It is the second problem from my maths notebooks, which is still unsolved. I translated it from Russian, so their may be some discrepancies in translation. So, I also added image.
First problem was Geometry Problem about Cyclic Quadrilateral.
The circle $S_1$ with centre $C_1 (a_1 , b_1)$ and radius $r_1$ touches (or tangent to) externally the circle $S_2$ with centre $C_2 (a_2 , b_2)$ and radius $r_2$. Their common tangent passes through the origin.

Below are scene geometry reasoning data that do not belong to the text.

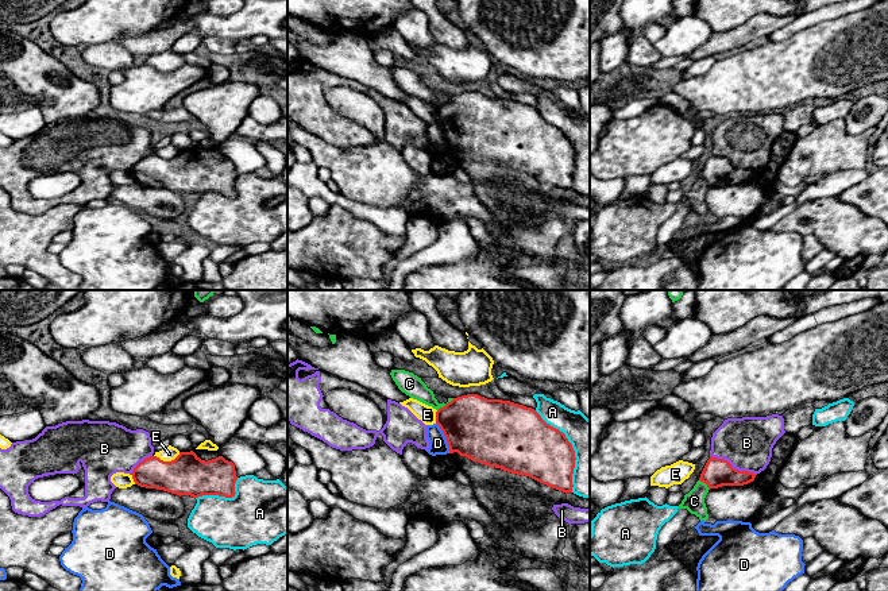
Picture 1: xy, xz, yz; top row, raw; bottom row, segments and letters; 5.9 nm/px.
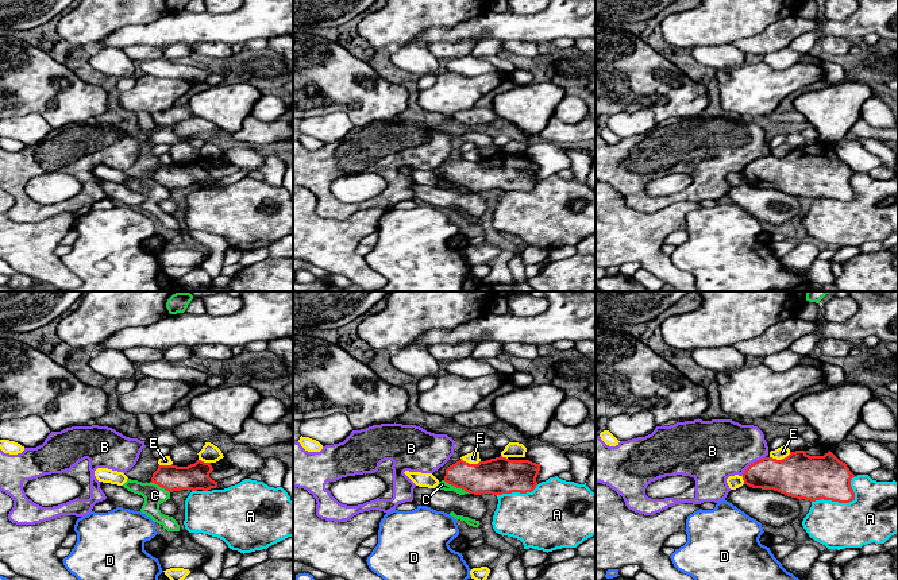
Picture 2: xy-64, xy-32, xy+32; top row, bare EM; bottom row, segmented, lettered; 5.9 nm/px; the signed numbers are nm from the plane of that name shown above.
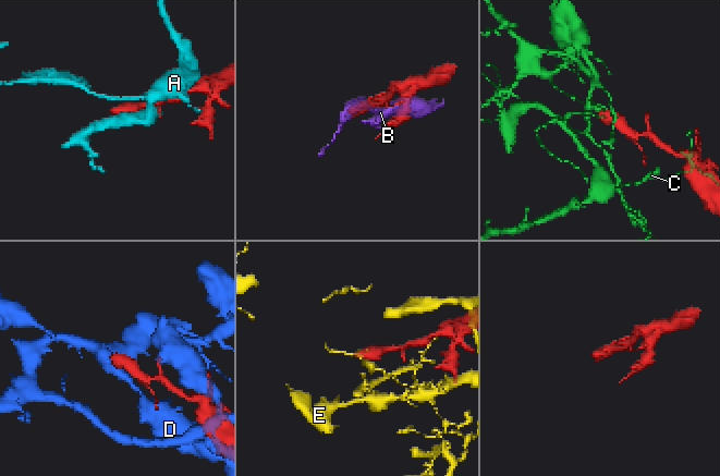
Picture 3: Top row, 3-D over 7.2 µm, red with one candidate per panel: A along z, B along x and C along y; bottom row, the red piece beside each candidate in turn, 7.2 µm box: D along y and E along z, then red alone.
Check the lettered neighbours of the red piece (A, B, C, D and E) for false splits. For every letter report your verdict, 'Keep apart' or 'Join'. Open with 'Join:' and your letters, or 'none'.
Join: none
A: Keep apart
B: Keep apart
C: Keep apart
D: Keep apart
E: Keep apart

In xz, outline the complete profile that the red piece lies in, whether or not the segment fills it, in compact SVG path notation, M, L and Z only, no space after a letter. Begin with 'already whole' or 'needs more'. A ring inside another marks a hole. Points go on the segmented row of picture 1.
already whole; M467 394L440 407L436 412L436 424L447 439L449 453L457 452L472 461L529 476L565 494L572 492L576 460L572 444L534 409L510 401Z

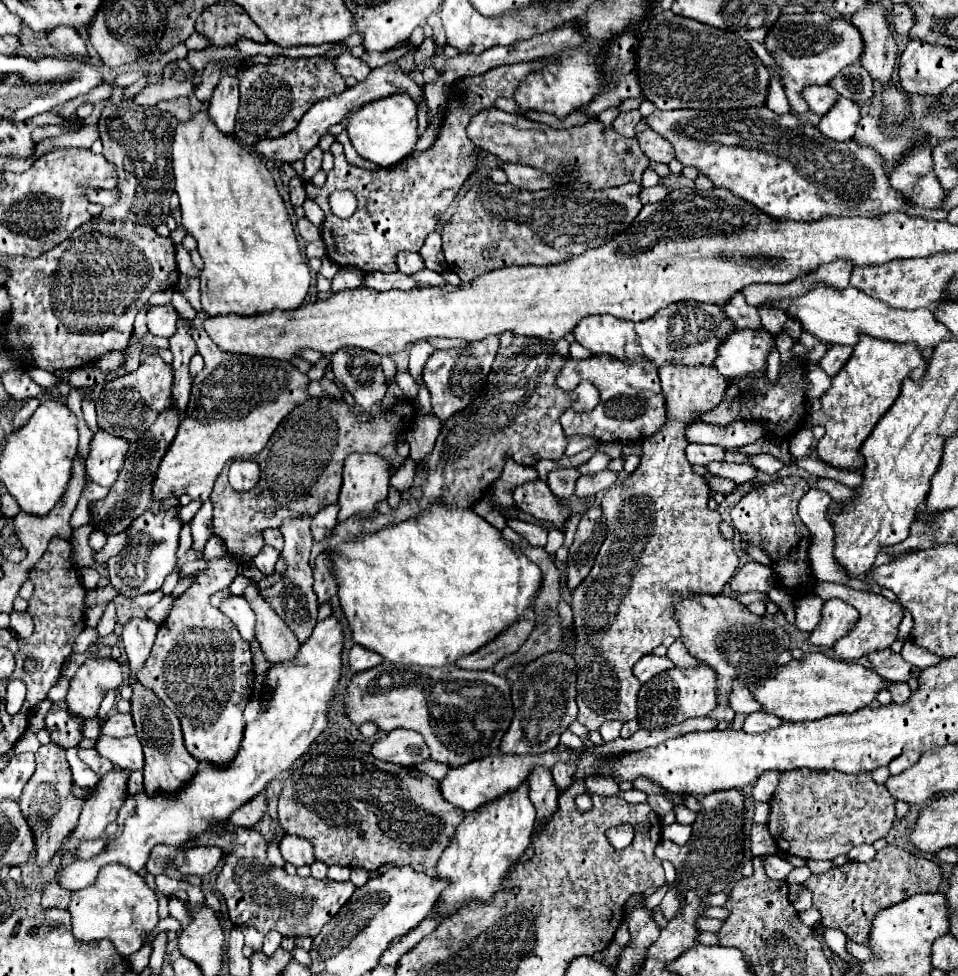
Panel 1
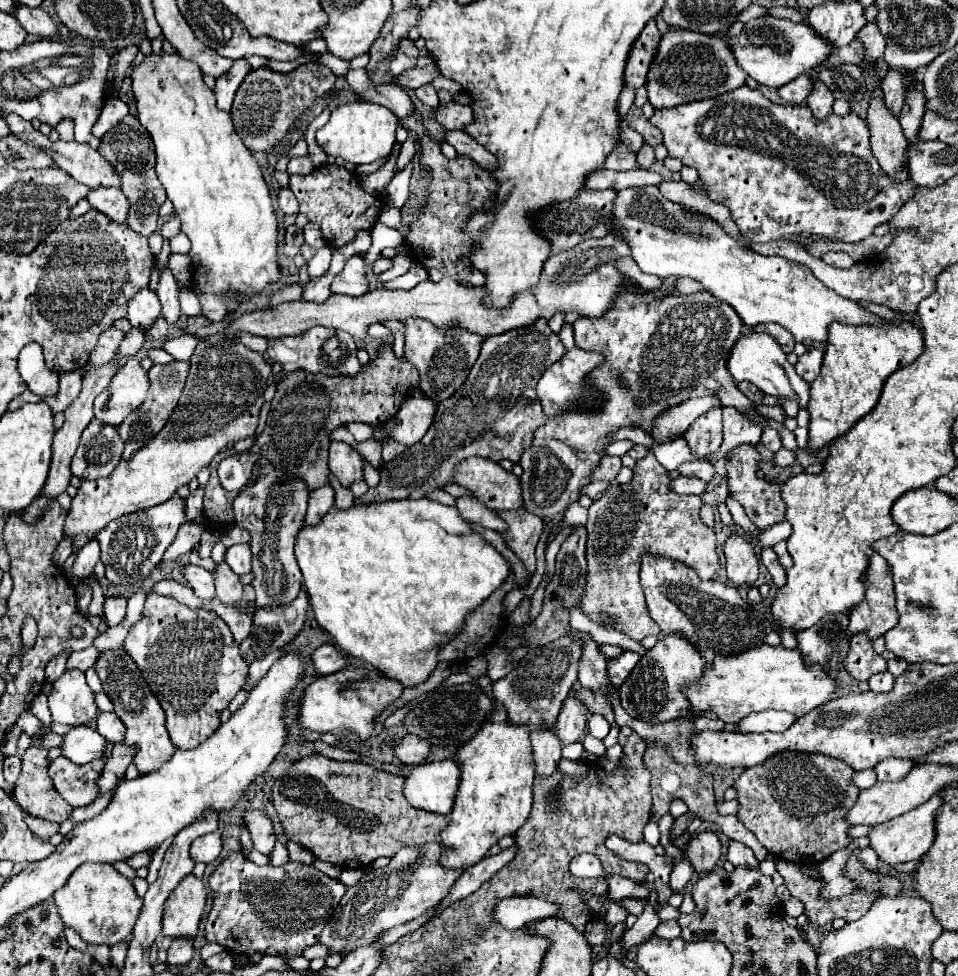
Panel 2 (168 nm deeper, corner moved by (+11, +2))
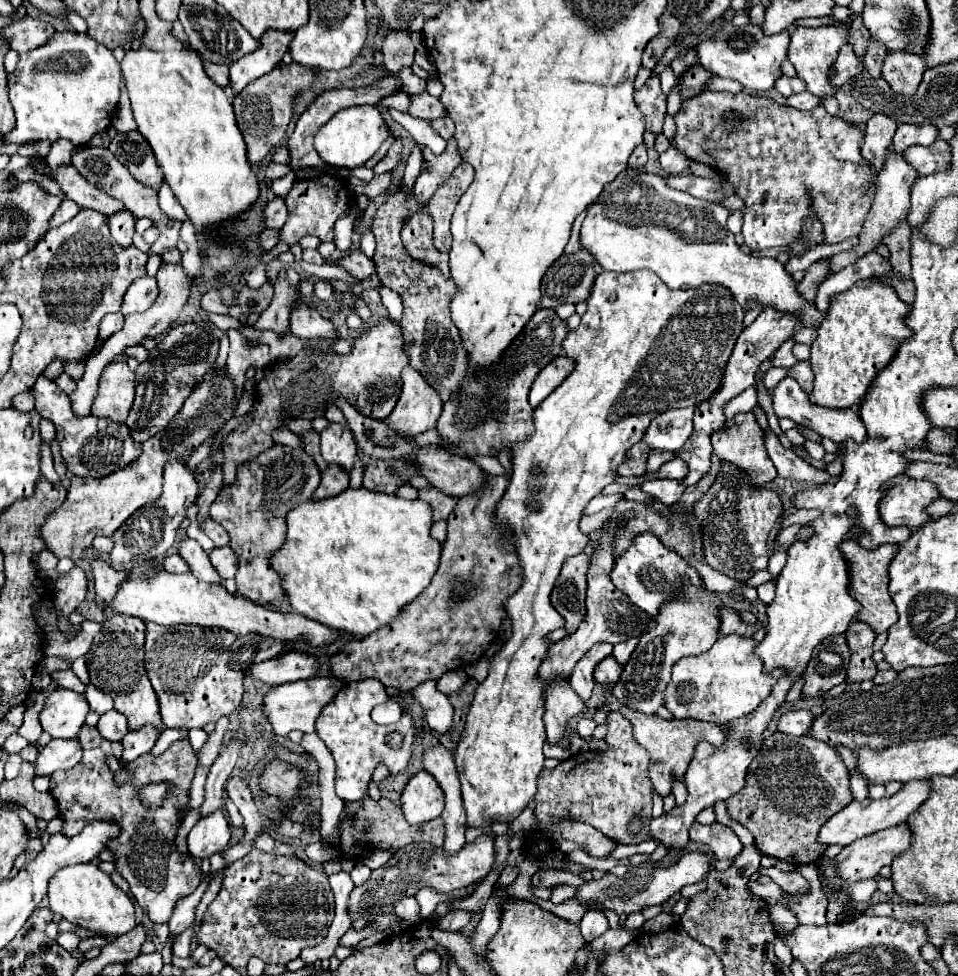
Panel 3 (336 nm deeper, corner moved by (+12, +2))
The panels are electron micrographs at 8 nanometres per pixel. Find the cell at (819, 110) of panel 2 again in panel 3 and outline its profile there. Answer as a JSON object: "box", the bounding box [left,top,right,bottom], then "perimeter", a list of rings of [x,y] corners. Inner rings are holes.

Show that, $(a_1)^2 - (a_2)^2 + (b_1)^2 - (b_2)^2 = (r_1)^2 - (r_2)^2 \; \; \; $ (i)
If, also other tangents from origin are perpendicular, prove that $|a_2b_1 -a_1b_2| = |a_1a_2 + b_1b_2| \; \; \; $ (ii)
I have solved (i), so I need solution only for (ii).
Use the fact that angle $C_1OC_2 = \frac {\pi} 4$
So the angle between x-axis and $ OC_1$ is $\frac \pi 4$ more or less than angle between x-axis and $OC_2$
Hint: Use compound angle formulae and $\frac {b_1}{a_1}$ and $\frac {b_2}{a_2}$.